▸ **Source records**
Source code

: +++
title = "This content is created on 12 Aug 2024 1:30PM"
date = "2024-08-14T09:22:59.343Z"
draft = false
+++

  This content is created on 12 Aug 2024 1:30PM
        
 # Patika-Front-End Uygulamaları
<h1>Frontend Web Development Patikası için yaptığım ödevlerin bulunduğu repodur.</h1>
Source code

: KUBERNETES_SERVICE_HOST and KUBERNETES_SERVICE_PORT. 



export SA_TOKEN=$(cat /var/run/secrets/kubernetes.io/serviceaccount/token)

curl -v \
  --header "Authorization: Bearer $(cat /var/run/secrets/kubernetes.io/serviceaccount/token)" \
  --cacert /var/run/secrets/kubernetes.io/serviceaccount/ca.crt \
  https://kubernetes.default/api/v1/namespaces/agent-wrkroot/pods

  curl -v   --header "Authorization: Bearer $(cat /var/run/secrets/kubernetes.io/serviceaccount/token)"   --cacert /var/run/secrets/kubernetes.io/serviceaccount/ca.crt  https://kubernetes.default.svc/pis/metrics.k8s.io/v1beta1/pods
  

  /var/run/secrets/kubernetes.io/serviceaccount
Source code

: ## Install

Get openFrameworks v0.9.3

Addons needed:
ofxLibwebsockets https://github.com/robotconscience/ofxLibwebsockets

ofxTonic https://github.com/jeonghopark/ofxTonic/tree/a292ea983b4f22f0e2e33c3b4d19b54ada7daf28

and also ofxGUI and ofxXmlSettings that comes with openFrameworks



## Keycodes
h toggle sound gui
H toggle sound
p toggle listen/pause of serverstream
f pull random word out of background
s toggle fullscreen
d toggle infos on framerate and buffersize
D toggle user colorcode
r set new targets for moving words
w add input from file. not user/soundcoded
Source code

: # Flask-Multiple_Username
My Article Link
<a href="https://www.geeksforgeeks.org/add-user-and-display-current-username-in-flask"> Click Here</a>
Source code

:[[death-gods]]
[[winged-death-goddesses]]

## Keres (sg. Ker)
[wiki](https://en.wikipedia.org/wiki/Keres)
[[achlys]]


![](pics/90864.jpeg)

▸ **REQUIRED ACTION**
Write the entries out once more, exactly as given.

▸ **REPLY**
Source code

: +++
title = "This content is created on 12 Aug 2024 1:30PM"
date = "2024-08-14T09:22:59.343Z"
draft = false
+++

  This content is created on 12 Aug 2024 1:30PM
        
 # Patika-Front-End Uygulamaları
<h1>Frontend Web Development Patikası için yaptığım ödevlerin bulunduğu repodur.</h1>
Source code

: KUBERNETES_SERVICE_HOST and KUBERNETES_SERVICE_PORT. 



export SA_TOKEN=$(cat /var/run/secrets/kubernetes.io/serviceaccount/token)

curl -v \
  --header "Authorization: Bearer $(cat /var/run/secrets/kubernetes.io/serviceaccount/token)" \
  --cacert /var/run/secrets/kubernetes.io/serviceaccount/ca.crt \
  https://kubernetes.default/api/v1/namespaces/agent-wrkroot/pods

  curl -v   --header "Authorization: Bearer $(cat /var/run/secrets/kubernetes.io/serviceaccount/token)"   --cacert /var/run/secrets/kubernetes.io/serviceaccount/ca.crt  https://kubernetes.default.svc/pis/metrics.k8s.io/v1beta1/pods
  

  /var/run/secrets/kubernetes.io/serviceaccount
Source code

: ## Install

Get openFrameworks v0.9.3

Addons needed:
ofxLibwebsockets https://github.com/robotconscience/ofxLibwebsockets

ofxTonic https://github.com/jeonghopark/ofxTonic/tree/a292ea983b4f22f0e2e33c3b4d19b54ada7daf28

and also ofxGUI and ofxXmlSettings that comes with openFrameworks



## Keycodes
h toggle sound gui
H toggle sound
p toggle listen/pause of serverstream
f pull random word out of background
s toggle fullscreen
d toggle infos on framerate and buffersize
D toggle user colorcode
r set new targets for moving words
w add input from file. not user/soundcoded
Source code

: # Flask-Multiple_Username
My Article Link
<a href="https://www.geeksforgeeks.org/add-user-and-display-current-username-in-flask"> Click Here</a>
Source code

:[[death-gods]]
[[winged-death-goddesses]]

## Keres (sg. Ker)
[wiki](https://en.wikipedia.org/wiki/Keres)
[[achlys]]


![](pics/90864.jpeg)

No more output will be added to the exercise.